##### DATA BELOW #####

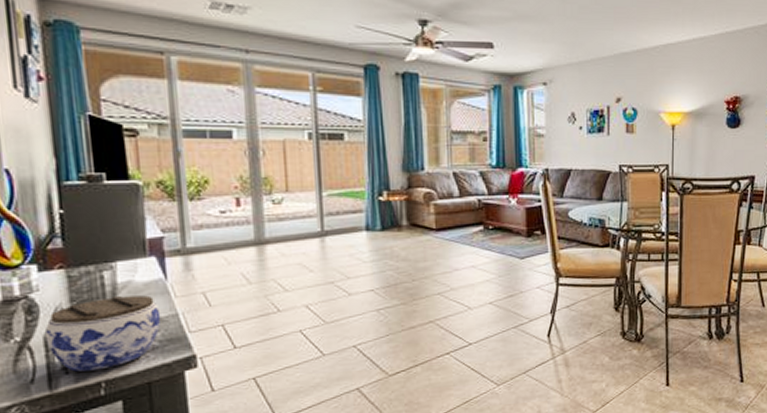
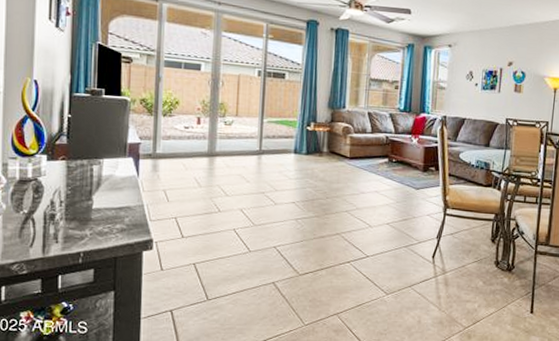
jar: present [44,295,161,372] -> none [45,186,131,243]

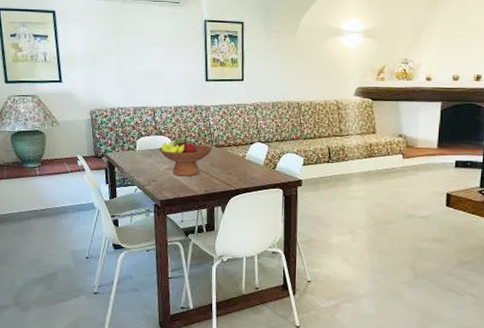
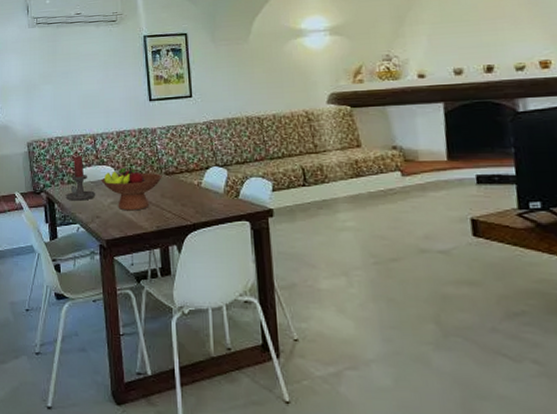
candle holder: none [125,126,153,166] -> present [65,156,96,201]

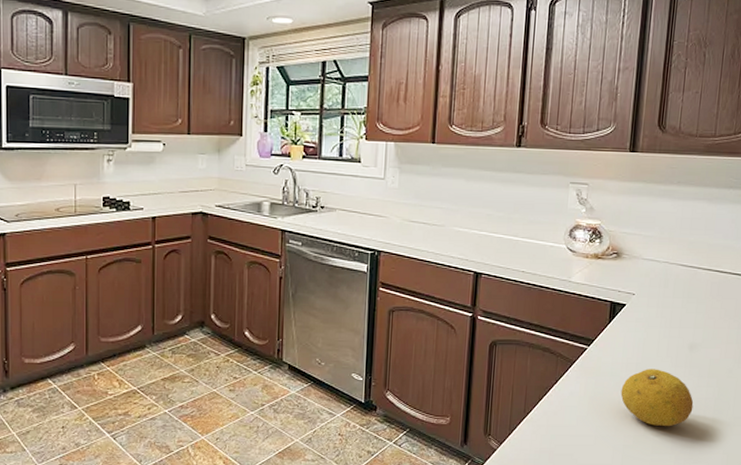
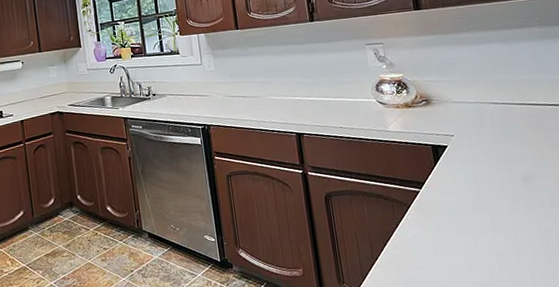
fruit: present [620,369,694,427] -> none [463,204,545,261]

#####

The whole listing above, word for word: repeat it with the pictures excluded.

## SOLVED EXERCISE
jar: present [44,295,161,372] -> none [45,186,131,243]

candle holder: none [125,126,153,166] -> present [65,156,96,201]

fruit: present [620,369,694,427] -> none [463,204,545,261]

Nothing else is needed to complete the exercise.